De son voyage initiatique réalisé en 1965 à son projet grandiose de l’île de Naoshima, le Centre Pompidou revient jusqu'au 31 décembre sur l’immense œuvre de l’architecte japonais Tadao Ando dans une exposition rétrospective singulière.
Mêlant ses influences européennes acquises au cours de ses voyages aux traditions et coutumes japonaises, Tadao Ando interroge les raisons d’être de l’architecture notamment dans son rapport au corps et à la matière.
Portrait Tadao Ando - Photo : Kazumi Kurigami - Centre Pompidou
C’est avec le béton, matériau phare de ses créations que l’architecte intègre au sein de ses volumes, les notions de temps et de lumière qui révèlent les formes primitives de l’espace.
Volumes, temps et lumière
C’est sur ces grands principes qui ont orientés la réflexion et l’ouvrage de l’homme, que débute l’exposition.
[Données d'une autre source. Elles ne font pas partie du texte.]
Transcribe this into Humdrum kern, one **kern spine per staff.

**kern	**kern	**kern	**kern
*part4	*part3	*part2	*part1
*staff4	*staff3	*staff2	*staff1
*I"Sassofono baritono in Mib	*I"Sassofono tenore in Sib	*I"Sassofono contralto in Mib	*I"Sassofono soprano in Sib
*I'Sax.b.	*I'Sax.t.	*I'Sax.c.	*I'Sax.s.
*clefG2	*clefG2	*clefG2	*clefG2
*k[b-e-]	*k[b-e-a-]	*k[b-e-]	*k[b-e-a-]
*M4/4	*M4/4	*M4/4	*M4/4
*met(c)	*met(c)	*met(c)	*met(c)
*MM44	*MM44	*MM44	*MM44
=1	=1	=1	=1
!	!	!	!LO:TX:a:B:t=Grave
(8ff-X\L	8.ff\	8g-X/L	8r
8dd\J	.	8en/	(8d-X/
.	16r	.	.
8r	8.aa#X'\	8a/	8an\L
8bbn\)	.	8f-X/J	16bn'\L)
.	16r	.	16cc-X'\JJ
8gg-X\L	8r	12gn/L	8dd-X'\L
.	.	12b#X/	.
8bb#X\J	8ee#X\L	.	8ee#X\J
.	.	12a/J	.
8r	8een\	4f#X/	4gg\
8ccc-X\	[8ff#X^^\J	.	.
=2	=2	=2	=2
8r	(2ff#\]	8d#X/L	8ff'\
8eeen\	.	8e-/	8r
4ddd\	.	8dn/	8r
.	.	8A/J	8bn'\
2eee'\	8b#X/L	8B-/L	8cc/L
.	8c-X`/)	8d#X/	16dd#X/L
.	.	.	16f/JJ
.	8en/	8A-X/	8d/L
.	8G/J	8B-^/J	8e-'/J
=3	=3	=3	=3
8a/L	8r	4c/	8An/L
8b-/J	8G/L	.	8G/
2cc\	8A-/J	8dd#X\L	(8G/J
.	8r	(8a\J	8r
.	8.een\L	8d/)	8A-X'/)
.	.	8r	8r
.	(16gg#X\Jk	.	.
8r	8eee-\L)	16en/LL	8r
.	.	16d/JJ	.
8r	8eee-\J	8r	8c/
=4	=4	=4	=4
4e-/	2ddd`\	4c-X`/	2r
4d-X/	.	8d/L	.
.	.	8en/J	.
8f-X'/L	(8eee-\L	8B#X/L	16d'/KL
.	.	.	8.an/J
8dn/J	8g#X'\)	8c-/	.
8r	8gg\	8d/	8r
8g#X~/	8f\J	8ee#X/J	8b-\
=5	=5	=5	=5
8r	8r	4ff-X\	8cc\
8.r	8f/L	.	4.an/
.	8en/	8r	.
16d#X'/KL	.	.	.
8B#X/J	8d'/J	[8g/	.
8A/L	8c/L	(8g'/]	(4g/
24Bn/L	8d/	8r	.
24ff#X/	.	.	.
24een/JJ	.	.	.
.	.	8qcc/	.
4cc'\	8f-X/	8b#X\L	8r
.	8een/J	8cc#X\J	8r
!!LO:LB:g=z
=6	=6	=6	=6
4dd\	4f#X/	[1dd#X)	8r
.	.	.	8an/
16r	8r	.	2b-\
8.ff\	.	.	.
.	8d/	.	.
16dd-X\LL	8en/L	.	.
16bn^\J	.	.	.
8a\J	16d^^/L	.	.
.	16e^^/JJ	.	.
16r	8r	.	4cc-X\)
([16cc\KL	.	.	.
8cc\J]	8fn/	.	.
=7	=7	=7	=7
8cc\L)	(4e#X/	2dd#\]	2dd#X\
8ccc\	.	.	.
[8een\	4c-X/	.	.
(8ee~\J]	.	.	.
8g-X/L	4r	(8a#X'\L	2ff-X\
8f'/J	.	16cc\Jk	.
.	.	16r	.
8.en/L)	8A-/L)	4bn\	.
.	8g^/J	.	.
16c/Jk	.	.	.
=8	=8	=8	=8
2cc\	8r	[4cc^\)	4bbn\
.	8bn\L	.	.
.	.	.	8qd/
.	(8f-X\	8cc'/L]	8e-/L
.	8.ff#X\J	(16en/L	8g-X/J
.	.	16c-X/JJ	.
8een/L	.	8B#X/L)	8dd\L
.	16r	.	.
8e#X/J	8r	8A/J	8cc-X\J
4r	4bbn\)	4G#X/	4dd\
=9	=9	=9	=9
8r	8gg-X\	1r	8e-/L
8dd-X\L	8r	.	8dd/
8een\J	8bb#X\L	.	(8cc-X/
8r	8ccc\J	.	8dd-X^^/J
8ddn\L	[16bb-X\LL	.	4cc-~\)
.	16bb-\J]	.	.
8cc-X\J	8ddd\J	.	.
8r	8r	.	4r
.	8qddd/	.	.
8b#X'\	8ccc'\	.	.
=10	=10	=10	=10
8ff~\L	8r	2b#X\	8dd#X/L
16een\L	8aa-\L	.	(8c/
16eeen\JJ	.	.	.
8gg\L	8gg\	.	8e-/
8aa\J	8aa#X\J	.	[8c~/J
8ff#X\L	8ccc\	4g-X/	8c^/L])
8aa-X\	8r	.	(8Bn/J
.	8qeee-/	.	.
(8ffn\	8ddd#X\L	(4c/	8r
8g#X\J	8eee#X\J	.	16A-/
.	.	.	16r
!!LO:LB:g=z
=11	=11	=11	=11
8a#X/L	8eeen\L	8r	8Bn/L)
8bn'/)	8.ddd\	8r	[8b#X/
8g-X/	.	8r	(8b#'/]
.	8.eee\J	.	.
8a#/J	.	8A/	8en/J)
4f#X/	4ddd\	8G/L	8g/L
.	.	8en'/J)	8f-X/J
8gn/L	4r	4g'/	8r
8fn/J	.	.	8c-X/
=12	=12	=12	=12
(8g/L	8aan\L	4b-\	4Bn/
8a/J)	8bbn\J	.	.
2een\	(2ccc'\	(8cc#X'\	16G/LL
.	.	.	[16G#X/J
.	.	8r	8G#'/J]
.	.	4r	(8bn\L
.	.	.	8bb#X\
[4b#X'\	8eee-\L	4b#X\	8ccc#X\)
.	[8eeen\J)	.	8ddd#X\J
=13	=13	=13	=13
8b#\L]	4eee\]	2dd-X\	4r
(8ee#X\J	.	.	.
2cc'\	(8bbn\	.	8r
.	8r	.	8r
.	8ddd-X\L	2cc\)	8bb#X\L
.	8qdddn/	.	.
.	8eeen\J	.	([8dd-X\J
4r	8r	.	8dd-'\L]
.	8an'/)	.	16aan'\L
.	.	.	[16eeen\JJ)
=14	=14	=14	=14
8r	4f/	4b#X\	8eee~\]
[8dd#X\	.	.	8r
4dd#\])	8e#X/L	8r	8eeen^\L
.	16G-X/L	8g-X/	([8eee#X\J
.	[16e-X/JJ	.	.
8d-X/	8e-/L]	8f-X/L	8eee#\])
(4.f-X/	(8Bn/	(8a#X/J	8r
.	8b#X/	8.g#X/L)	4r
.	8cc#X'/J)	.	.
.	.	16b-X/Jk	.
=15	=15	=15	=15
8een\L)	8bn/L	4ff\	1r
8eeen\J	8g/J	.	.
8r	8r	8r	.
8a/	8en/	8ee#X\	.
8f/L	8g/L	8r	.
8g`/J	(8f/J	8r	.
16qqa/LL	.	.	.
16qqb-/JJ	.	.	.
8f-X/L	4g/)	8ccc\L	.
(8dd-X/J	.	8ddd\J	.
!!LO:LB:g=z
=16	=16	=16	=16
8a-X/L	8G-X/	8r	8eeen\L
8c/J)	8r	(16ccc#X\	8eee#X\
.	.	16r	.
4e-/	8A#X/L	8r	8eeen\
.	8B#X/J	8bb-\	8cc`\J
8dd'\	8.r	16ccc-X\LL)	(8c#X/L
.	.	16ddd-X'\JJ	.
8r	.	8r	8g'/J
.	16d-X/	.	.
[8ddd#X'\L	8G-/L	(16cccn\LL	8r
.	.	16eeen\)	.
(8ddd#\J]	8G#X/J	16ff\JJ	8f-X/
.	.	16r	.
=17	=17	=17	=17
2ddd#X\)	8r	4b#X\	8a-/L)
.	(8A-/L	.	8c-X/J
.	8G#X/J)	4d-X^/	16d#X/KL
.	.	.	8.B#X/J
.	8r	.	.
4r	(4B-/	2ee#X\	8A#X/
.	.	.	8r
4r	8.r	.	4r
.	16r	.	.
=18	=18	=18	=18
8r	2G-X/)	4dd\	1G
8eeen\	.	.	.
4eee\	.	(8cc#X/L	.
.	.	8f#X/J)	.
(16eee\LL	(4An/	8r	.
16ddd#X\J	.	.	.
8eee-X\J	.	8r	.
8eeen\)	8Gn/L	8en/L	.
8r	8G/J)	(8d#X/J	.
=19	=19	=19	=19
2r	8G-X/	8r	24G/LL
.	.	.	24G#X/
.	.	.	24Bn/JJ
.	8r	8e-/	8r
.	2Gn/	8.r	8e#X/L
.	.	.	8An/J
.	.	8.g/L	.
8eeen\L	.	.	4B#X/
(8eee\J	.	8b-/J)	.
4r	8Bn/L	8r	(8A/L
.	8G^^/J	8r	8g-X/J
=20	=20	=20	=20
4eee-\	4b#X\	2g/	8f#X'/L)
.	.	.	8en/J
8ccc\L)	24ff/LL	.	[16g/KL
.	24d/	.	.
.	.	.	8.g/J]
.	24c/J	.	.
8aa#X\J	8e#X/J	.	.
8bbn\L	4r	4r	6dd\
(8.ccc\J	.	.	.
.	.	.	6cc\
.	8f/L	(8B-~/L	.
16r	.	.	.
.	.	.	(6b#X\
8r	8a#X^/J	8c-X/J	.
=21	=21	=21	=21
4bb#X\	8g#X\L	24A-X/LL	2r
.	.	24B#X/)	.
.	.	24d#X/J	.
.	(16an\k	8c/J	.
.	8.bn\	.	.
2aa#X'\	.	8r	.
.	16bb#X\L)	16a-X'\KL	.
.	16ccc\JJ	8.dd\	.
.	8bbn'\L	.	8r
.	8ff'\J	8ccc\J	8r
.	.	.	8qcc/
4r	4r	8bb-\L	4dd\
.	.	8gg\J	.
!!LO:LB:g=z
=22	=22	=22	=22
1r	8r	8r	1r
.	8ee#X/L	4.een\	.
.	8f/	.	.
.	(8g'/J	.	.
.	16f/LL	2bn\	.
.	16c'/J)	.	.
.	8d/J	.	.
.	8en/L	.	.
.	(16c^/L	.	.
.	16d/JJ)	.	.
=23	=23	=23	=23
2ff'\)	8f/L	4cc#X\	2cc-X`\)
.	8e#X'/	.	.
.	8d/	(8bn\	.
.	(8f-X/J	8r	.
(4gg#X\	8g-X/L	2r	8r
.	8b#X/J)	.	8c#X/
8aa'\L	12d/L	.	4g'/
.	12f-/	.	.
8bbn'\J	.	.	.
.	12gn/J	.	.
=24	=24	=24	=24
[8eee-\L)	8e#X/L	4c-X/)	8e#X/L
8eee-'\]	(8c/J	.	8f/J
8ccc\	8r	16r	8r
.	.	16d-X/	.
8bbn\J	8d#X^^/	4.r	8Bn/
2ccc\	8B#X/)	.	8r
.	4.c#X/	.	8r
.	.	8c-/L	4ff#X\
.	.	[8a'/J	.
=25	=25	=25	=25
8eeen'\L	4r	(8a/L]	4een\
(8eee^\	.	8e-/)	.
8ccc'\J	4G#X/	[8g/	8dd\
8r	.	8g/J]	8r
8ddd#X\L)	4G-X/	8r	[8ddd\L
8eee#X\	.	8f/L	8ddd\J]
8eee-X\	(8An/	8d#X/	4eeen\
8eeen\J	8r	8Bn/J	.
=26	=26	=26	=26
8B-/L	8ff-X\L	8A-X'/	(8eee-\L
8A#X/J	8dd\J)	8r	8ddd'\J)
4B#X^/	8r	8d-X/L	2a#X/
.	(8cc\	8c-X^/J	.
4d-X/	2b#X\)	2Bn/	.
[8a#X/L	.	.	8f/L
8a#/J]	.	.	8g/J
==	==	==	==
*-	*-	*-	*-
Un ensemble de croquis et de maquettes viennent compléter les photographies monochromes des premières réalisations de l’architecte : une série de maisons basses (Maisons Azuma à Sumiyoshi, 1976) conçues dans son pays d’origine, le Japon.
D'abord mal comprises par ses contemporains, ces maisons ne seront vraiment reconnues qu'à partir de 1985, tandis que Tadao Ando reçoit la Médaille Alvar Aalto. Suivra ensuite une autre récompense de plus grande ampleur, le prix Pritzker, dont il est lauréat en 1995.
Espace de méditation, UNESCO, 1995 - Photo : Tadao Ando - Centre Pompidou
Entre le corps et l'habitat, Tadao Ando ne fait aucune distinction : la maison se fait espace interstitiel pour l’homme, elle se transforme en un lieu public partagé et donne vie à l’architecture.
Fidèle à ces principes, l’exposition se décline sous plusieurs sections qui présentent les aspects fondamentaux du travail d'Ando dans un univers de circulation ouvert qui laisse passer la lumière.
L'architecture et la nature
Le cheminement de pensée de Tadao Ando vers un rapprochement entre l’architecture et la nature emporte le visiteur vers la suite de l'exposition, qui présente des réalisations qui font particulièrement corps avec leur environnement.
Ce rapport fondamental à la nature amène l'architecte à s’interroger sur la reconstruction des paysages en intégrant dans ses ouvrages, des éléments naturels primaires comme la roche ou l’eau.
Il multiplie bientôt les réalisations pénétrées d’espaces et de circulations souterrains et propose une nouvelle expérience sensitive, comme avec le Temple de l'eau sur l'île Awajishima, situé en-dessous du niveau d'un plan d'eau.
Colline du Bouddha, 2015 - Shigeo Ogawa - Centre Pompidou
Un peu plus loin, l'exposition présente une des réalisations majeures de Tadao Ando, où il entreprend le pari fou de remodeler toute la topographie de l’île de Naoshima, située au sud du Japon. Un timelapse réalisé pour l'occasion revient sur la construction progressive de la colline du Bouddha, autour d'une statue présente initialement.
Le trait de l'architecte
A l'image des dernières expositions monographiques d'architectes présentées au Centre Pompidou, la scénographie reste ici assez sobre.
Outre l'immersion proposée au sein d'une installation de plan oval, où sont notamment projetées des images gigantesques, le regard du visiteur est attiré avant tout sur les projets de Tadao Ando, représentés en maquette, notamment de grandes tailles et en béton, en vidéo, croquis et autres photographies.
Musée d'art de Chichu, 2004 - Photo : Tadao Ando Architect & Associates - Centre Pompidou
Le "trait" de l'architecte, qui avait été si bien valorisé par les esquisses de Frank Gehry montrées ici-même en 2014, se retrouve aujourd'hui avant tout dans les grands dessins minutieux réalisés au crayon.
C'était sans compter sur les facéties de Tadao Ando, qui ont offert encore à l'exposition un nouveau degré de lecture. Marqueur bleu en main lors des premières présentations de l'exposition, l'architecte s'est empressé de rajouter des dizaines de croquis imprévus à même les cimaises du Centre Pompidou.
Les croquis de Tadao Ando improvisés sur les cimaises du @CentrePompidou : l’expo dans l’expo pic.twitter.com/CkhW1VOz31
— David Abittan (@david_abittan) 9 octobre 2018
Autant que les bâtiments présentés, la Galerie 3 du musée devient elle-même d'autant plus un véritable espace de liberté. Portées par un air de piano, les œuvres se répondent dans un ensemble cohérent et fluide pour le visiteur, qu’il soit amateur ou averti.